Record excerpts:
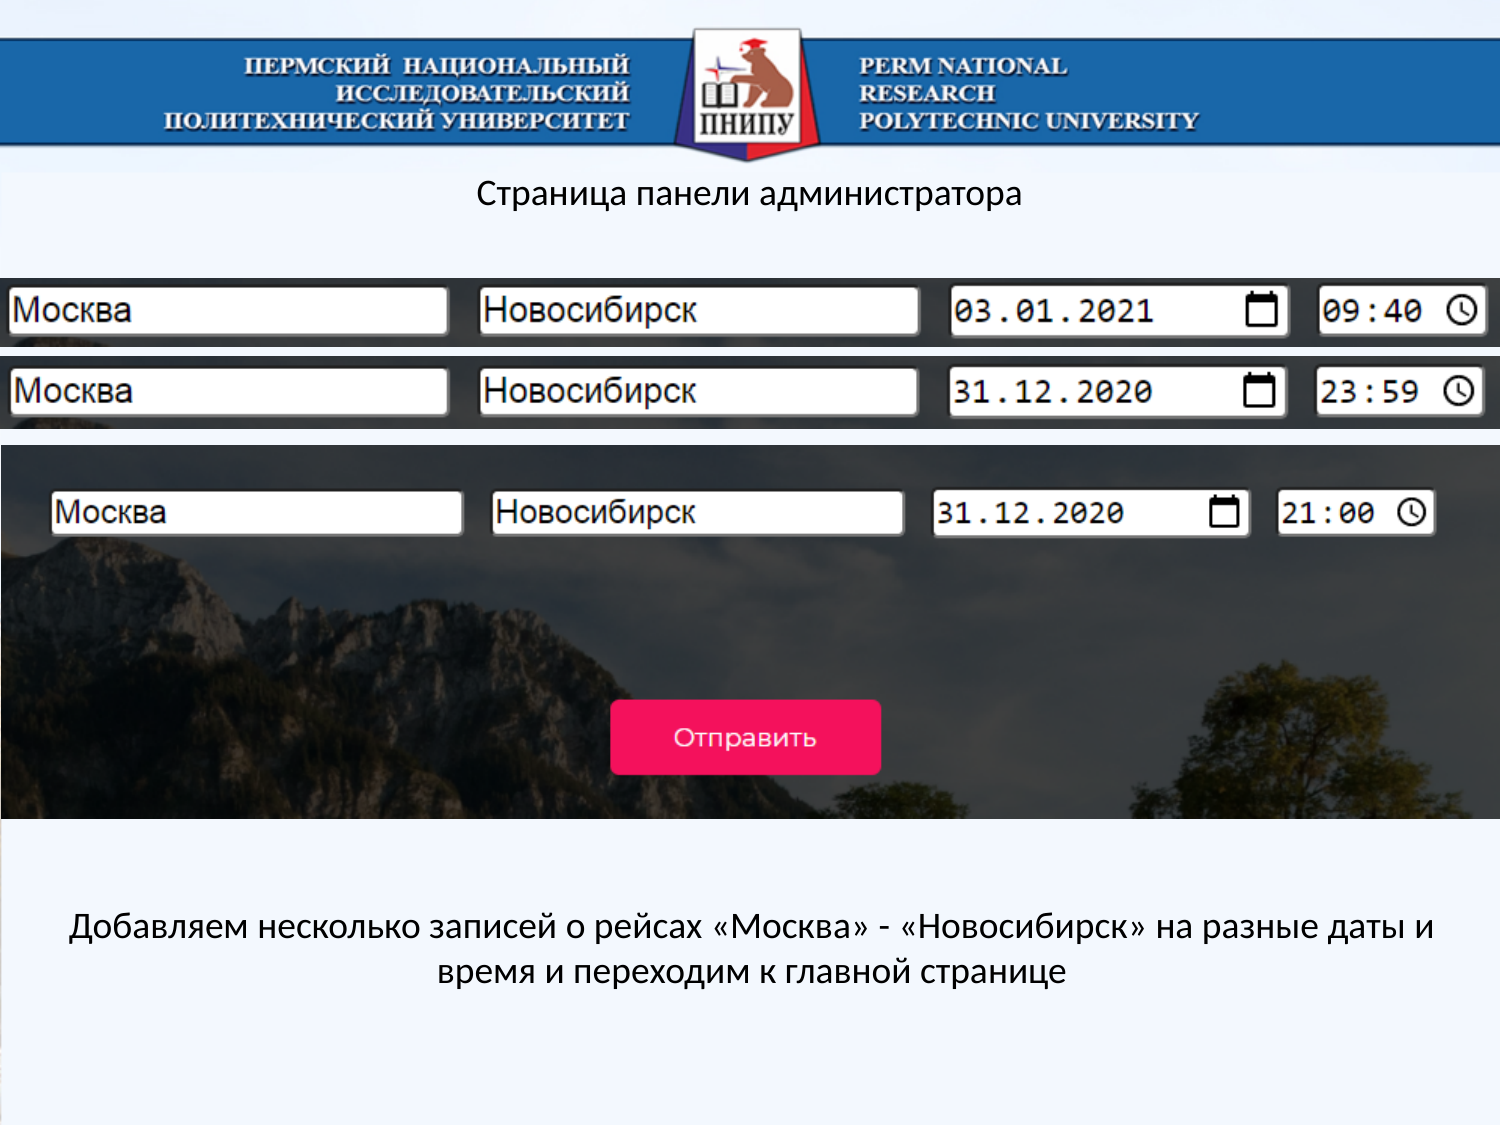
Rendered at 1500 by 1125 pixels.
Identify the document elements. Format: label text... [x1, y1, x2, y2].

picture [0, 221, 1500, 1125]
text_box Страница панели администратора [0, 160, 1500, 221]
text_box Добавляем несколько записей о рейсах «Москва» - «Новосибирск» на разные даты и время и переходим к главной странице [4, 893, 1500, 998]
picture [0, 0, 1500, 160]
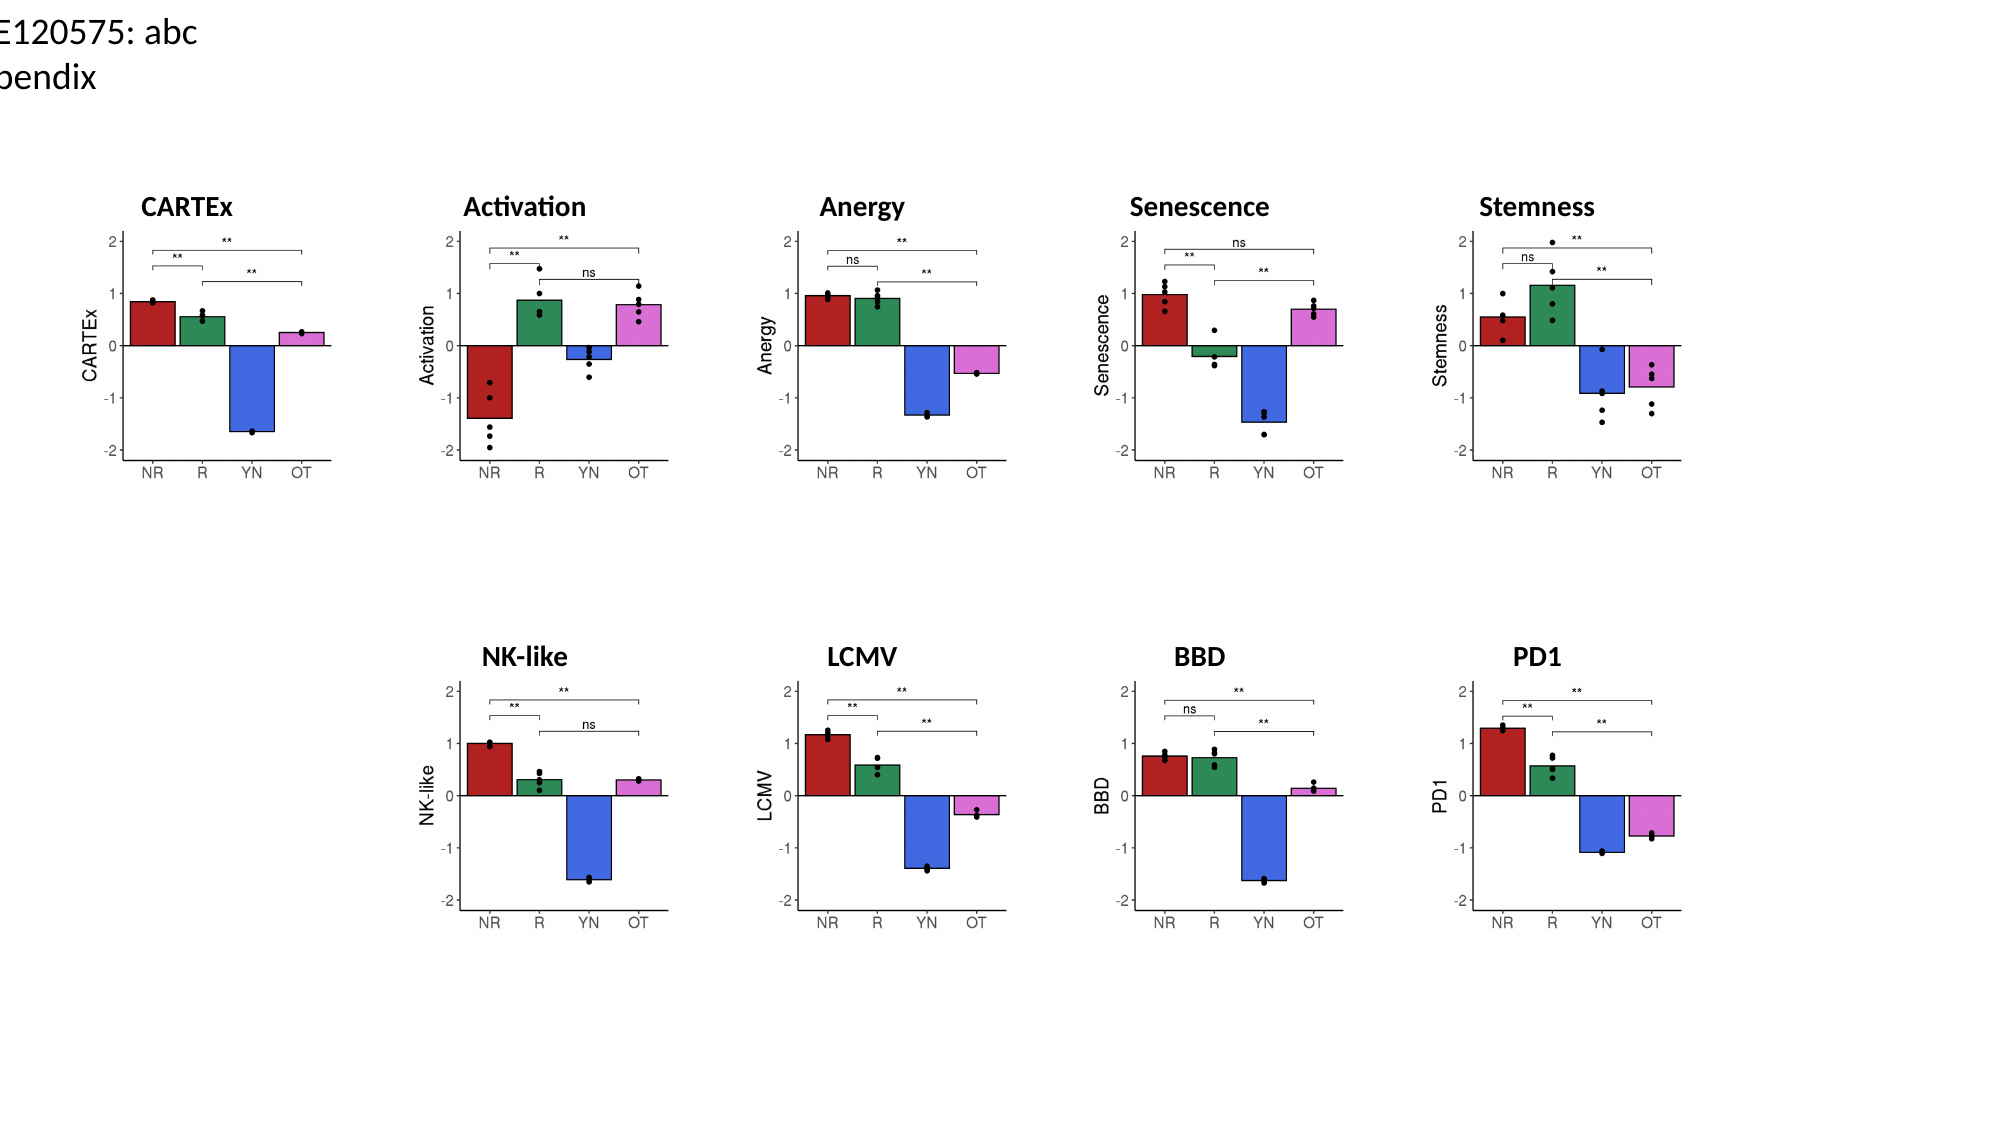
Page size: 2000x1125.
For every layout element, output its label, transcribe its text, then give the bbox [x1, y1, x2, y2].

Work instructions: Please output the material above unchanged, apart from removing the pictures.

Exercise result:
Rendered at 1500 by 1125 pixels.
Identify the document elements. Format: label text... [x1, y1, x2, y2].

picture [0, 221, 1500, 1125]
text_box Страница панели администратора [0, 160, 1500, 221]
text_box Добавляем несколько записей о рейсах «Москва» - «Новосибирск» на разные даты и время и переходим к главной странице [4, 893, 1500, 998]
picture [0, 0, 1500, 160]
Page size: 2000x1125.
For every layout element, output its label, transcribe its text, then give the bbox [x1, y1, x2, y2].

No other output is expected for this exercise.